QUOTE: Originally posted by MichaelSol

QUOTE: Originally posted by greyhounds
But to say, as Sol has done, that the railroads are adding capacity that will dimini***heir income is basically silly.

While it is akin to pounding on a poor dead horse to suggest that Strawbridge makes things up to generate controversy, I said nothing about diminishing income. What I did say was that the income was insufficient to justify the investment.


Right here:

QUOTE: Originally posted by MichaelSol




Of course, with this remark, you give up the game. You are conceding that railroads are using revenue from captive shippers to finance capacity expansion for non-captive shippers -- i.e. non-captive shipper revenue that does not generate a sufficient rate of return on its own to finance the additional capacity necessary to carry more of it.
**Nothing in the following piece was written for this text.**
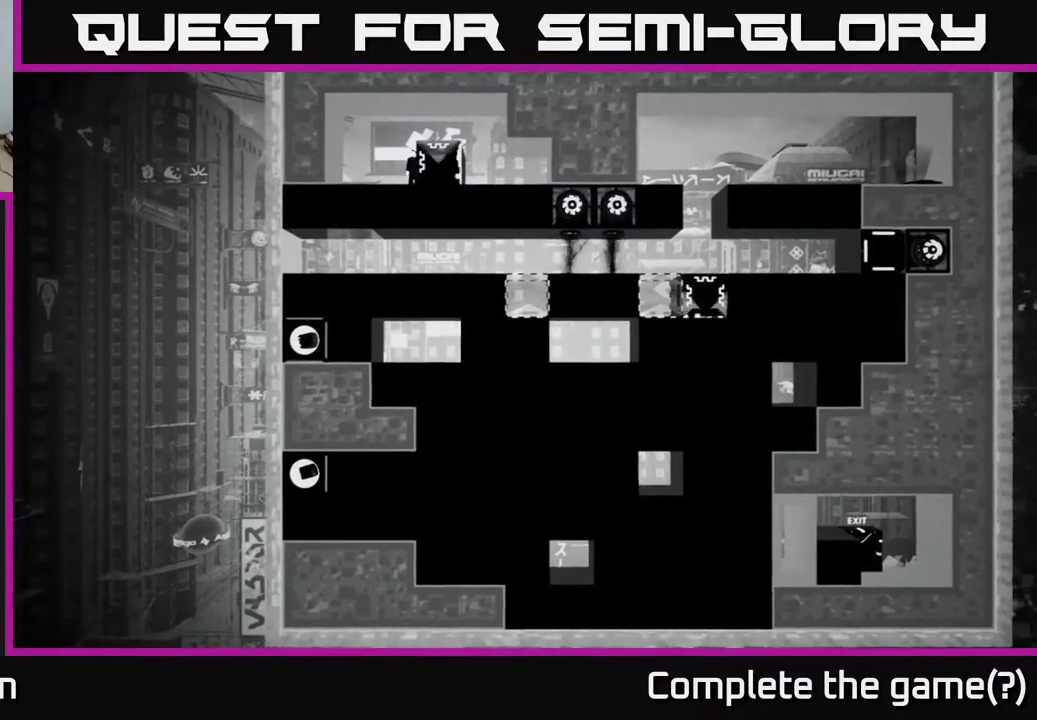
{"buttons": [], "left_stick": "center", "right_stick": "down-right", "events": []}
I happen to agree entirely that is exactly the game, and your diagnosis can be nothing but true, for so long as railroads divert their resources from productive traffic to traffic that does not generate a sufficient rate of return to finance the solutions to the congestion problems created by ... low rates and low rates of return.

The old railroad conundrum -- noncompensatory rates -- in a new dress.


Ken Strawbridge


Twice in that post I said "rate of return," not "income".

A "rate of return" has to be on ... income. A "low rate of return" means there has to be income. No income would mean no rate of return at all.

Read.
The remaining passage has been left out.